Awards: Carnegie Longlist; Forward Poetry Winners

A longlist of 46 books has been selected for the 2021 Andrew Carnegie Medals for Excellence in Fiction and Nonfiction and can be seen here. The shortlist of six titles (three in fiction and three in nonfiction) will be announced November 17. The two winners will be announced February 4.

Selection committee chair Bill Kelly, adult programming manager for Cuyahoga County (Ohio) Public Library, commented: "This was unquestionably a challenging year for all the obvious reasons. There were times one didn't feel especially like reading. The news was bleak; the outcomes were dire.
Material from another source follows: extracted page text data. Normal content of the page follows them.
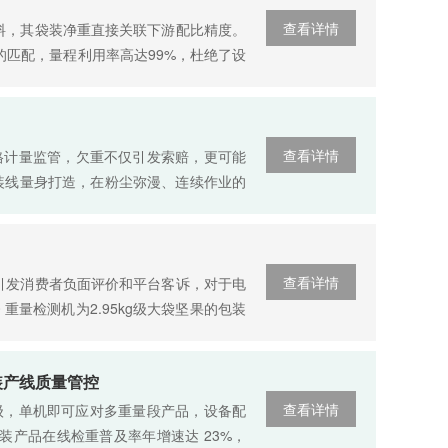
查看详情
料，其袋装净重直接关联下游配比精度。
极限的匹配，量程利用率高达99%，杜绝了设
查看详情
格计量监管，欠重不仅引发索赔，更可能
速包装线量身打造，在粉尘弥漫、连续作业的
查看详情
引发消费者负面评价和平台客诉，对于电
重量检测机为2.95kg级大袋坚果的包装
包装产线质量管控
查看详情
个数量级，单机即可应对多重量段产品，设备配
包装产品在线检重普及率年增速达 23%，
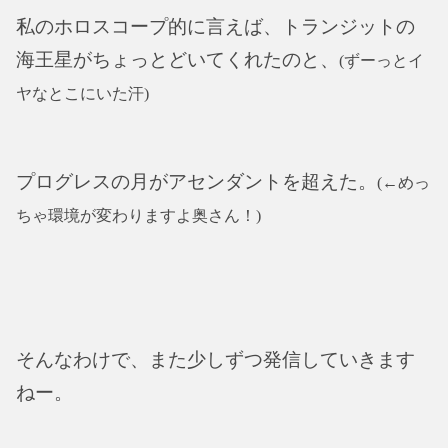
私のホロスコープ的に言えば、トランジットの
海王星がちょっとどいてくれたのと、
(ずーっとイ
ヤなとこにいた汗)
プログレスの月がアセンダントを超えた。
(←めっ
ちゃ環境が変わりますよ奥さん！)
そんなわけで、また少しずつ発信していきます
ねー。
And yet, in the end, reading proved to be just the balm one needs to sustain us, to give hope and strength and resilience in the face of an oppressively uncertain future. We know that reading has shown to increase empathy, to reduce stress, and even lower blood pressure. More importantly, however, we discovered that the diversity of voices with which we were able to so deeply engage, the breadth of fascinating subject matter in which we were able to so fully immerse ourselves proved to be the greatest testament to the human spirit. In that sense, 2020 was a great year to be a reader of outstanding books and the Carnegie committee sincerely hopes that others will find the same power we did in the books on this year's longlist."


The Forward Arts Foundation announced that Caroline Bird's The Air Year won the £10,000 (about $13,085) Forward Prize for Best Poetry Collection, while RENDANG by Will Harris took the £5,000 (about $6,545) Felix Dennis Prize for debut collection and Malika Booker's "The Little Miracles" topped the £1,000 (about $1,310) best single poem category.

"We are thrilled to celebrate three winning poets whose finely crafted work has the protean power to change as it meets new readers," said chair of judges Alexandra Harris, calling the poems in The Air Year "trapeze ropes made with words, swinging us up and out into the unknown, from dazzle into darkness and back again. With hurtling fluency and ethereal weightlessness, they give chase to mysteries of love and hurt. Turning, tumbling, vaulting, The Air Year performs a surrealist aerial dance. Every time you look, its shape has shifted, its extravagance, puzzlement and passion are startlingly reconfigured."

Harris praised RENDANG for the "marvelous generosity" in which its ideas "meet, leap, and circle each other." The poet, she said, is "fascinated by how we read and mis-read the world around us, how we send out signals to each other, how we dance and flail as we try to communicate across chasms."